* [Given instruction A]: Copy the rows exactly, from the first row through the line containing "road: (322, 108)", with both ends included.
***** Excerpt provided *****
Mainkey with many subkeys??

Pete Stephenson pete at heypete.com
Mon Dec 8 11:37:56 CET 2014


On Mon, Dec 8, 2014 at 10:12 AM, gnupgpacker <gnupgpacker at on.yourweb.de> wrote:
> Kristian,
> I am a little bit confused about your key design ;)
>
> Main key has options SC.
> There is an active newer signing key S, so this will be always used for
> signing?

My understanding is that if you have multiple signing subkeys on one
computer, GnuPG will use the most-recently-created signing subkey for
signing messages by default.

However, nothing stops you have from creating multiple signing subkeys
and distributing these to your different devices (e.g. SubkeyA for
your desktop, SubkeyB for your laptop, etc.).

Since all these signing subkeys are bound to your main key, signatures
generated by any of them are valid. Recipients who verify the
signatures do not need to be aware of the existence of other subkeys,
so long as the binding between the main key and the subkey used to
sign the message exists.

> And there are two active encryption keys E:
> GPG uses in my opinion only the key generated latest, isn't it?

Encryption subkeys are handled a bit differently. Typically GnuPG will
encrypt messages to the recipient's most-recently-created encryption
subkey. This makes per-device encryption subkeys a bit less practical.

> So how to desire which key is used?

You can specify a particular keyID by appending an exclamation point (
! ) after the key ID, fingerprint, etc.

See https://www.gnupg.org/documentation/manuals/gnupg/Specify-a-User-ID.html
for details.
***** Material provided *****
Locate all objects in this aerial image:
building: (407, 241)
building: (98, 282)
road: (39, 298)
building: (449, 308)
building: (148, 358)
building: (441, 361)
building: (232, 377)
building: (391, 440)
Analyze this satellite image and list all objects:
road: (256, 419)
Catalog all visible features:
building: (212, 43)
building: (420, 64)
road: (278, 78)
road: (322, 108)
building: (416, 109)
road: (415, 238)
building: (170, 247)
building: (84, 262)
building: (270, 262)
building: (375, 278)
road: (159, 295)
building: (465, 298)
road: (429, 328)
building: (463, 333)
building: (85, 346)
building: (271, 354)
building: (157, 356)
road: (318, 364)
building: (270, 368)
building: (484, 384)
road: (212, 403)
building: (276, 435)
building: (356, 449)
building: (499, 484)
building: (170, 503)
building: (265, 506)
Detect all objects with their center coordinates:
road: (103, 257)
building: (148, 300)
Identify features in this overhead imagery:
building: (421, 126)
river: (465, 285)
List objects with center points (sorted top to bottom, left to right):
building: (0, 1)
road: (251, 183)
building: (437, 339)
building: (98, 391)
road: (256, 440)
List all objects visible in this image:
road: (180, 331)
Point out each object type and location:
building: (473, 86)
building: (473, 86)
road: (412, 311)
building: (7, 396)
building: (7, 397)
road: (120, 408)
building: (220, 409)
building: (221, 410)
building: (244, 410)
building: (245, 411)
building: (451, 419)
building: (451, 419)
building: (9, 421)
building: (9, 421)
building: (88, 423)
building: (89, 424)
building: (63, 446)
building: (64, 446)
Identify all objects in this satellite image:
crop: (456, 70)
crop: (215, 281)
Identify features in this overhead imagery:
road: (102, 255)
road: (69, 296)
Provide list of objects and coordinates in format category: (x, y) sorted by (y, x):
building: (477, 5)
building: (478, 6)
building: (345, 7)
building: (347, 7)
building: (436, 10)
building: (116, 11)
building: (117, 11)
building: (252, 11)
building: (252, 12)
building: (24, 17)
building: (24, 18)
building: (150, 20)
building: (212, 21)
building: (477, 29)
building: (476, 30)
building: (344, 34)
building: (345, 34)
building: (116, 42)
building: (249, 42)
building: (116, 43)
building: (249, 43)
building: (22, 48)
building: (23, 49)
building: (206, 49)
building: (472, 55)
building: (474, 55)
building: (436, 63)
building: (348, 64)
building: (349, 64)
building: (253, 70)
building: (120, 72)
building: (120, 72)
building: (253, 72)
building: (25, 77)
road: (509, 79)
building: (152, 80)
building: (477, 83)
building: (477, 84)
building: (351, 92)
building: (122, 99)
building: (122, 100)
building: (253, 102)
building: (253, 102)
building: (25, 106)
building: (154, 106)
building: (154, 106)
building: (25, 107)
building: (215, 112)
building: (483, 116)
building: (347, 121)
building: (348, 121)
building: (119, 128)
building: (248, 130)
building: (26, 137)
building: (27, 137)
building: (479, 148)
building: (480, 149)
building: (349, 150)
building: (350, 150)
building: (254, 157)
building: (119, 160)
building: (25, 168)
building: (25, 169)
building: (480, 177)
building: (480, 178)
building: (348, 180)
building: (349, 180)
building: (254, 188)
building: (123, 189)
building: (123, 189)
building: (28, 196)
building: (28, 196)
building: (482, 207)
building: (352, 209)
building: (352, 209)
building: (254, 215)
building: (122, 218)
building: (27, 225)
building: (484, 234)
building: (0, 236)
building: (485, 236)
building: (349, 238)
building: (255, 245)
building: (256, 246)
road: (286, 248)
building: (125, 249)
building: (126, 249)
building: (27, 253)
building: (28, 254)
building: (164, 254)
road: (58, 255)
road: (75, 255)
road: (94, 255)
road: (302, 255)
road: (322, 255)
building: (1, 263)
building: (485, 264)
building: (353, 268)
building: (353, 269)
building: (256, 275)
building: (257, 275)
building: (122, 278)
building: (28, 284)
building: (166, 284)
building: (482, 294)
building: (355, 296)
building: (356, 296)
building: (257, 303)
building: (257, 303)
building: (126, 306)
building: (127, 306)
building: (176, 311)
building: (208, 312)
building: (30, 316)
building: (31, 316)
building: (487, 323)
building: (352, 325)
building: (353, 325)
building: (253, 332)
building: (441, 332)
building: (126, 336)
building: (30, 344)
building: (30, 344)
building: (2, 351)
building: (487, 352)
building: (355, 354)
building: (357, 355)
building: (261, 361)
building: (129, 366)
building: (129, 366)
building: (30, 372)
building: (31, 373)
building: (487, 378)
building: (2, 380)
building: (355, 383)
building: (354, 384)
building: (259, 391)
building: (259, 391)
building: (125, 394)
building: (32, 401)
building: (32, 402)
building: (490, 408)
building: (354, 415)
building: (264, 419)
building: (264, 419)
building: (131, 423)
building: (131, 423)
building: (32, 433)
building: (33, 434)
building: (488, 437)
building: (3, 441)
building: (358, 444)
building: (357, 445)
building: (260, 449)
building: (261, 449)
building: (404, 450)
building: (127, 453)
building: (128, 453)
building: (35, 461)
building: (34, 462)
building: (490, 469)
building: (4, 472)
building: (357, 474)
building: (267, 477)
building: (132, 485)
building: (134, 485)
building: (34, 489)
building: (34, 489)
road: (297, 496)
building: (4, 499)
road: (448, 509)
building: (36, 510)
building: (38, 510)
*****
* [Given instruction B]: According to the post about GnuPG subkeys, how can you specify a particular key ID?

* [Output A]:
Locate all objects in this aerial image:
building: (407, 241)
building: (98, 282)
road: (39, 298)
building: (449, 308)
building: (148, 358)
building: (441, 361)
building: (232, 377)
building: (391, 440)
Analyze this satellite image and list all objects:
road: (256, 419)
Catalog all visible features:
building: (212, 43)
building: (420, 64)
road: (278, 78)
road: (322, 108)

* [Output B]: By appending an exclamation point (!) after the key ID, fingerprint, or similar identifier.